Reputation: 243
I would like to avoid AWS dev endpoint. Is there a way where I can test and debug my PySpark code without using AWS dev endpoint with the help of testing my code in local notebook/IDE?
Upvotes: 2
Views: 4054
Reputation: 133
I was able to test without dev endpoints
Please follow the instructions here https://support.wharton.upenn.edu/help/glue-debugging
Upvotes: 0
Reputation: 415
As others have said, it depends on which part of the Glue are you going to use. If your code is based on pure Spark, without the Dynamic Frames etc. Then local version of Spark may suffice, if however you are intending on using Glue extensions, there is not really an option of not using the Dev End point at this stage.
I hope that this helps.
Upvotes: 1
Reputation: 3173
If you are going to deploy your pyspark code on AWS Glue service, you may have to use GlueContext & other AWS Glue APIs. So if you would like to test against AWS Glue service, using these AWS Glue APIs then you have to have an AWS Dev Endpoint.

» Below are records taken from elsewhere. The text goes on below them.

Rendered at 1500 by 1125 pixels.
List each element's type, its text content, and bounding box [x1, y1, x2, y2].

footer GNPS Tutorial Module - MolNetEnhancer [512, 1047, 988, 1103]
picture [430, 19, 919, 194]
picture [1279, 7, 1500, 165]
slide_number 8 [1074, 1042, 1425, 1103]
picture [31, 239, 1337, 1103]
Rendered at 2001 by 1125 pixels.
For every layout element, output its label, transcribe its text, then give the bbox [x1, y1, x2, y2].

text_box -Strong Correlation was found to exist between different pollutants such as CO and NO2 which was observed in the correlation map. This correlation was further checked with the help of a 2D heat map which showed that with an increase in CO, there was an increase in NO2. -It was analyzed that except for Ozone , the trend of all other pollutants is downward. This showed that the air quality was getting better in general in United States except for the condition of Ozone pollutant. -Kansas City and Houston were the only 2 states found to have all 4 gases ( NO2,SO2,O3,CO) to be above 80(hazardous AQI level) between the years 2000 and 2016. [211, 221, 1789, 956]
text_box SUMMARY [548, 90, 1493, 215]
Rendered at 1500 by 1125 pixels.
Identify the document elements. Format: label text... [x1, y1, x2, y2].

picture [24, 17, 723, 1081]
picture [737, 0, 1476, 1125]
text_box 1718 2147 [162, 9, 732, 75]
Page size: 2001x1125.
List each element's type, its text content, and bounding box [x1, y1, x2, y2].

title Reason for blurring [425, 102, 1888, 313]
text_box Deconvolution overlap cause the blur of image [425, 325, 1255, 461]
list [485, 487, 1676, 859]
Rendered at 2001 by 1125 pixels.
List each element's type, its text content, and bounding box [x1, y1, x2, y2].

However having a AWS Glue notebook is optional, since you can setup zeppelin, etc. establish an ssh tunnel connection with AWS Glue DEP for dev / testing from local env. Make sure you delete the DEPoint once your development/testing is done for the day.
Alternately, if you are not keen on using AWS Glue APIs other than GlueContext, then yes, you can setup zeppelin in local environment, test the code locally and then upload your code to S3, create a Glue job for testing in AWS Glue Service
Upvotes: 0
Reputation: 2144
We use pytest to test pyspark code. We keep pyspark code in another file and calls those functions inglue code file. With this separation, we can unit test pyspark code using pytest
Upvotes: 0
Reputation: 1539
We have a setup here, where we have pyspark install locally and we use VSCode to develop our pyspark codes, unit test, and debug. We run the codes against the local pyspark installation during development, then we deploy those codes to EMR to run with real dataset.
I'm not sure how much of this apply to what you're trying to do with Glue, as it's a level higher in abstraction.
Upvotes: 0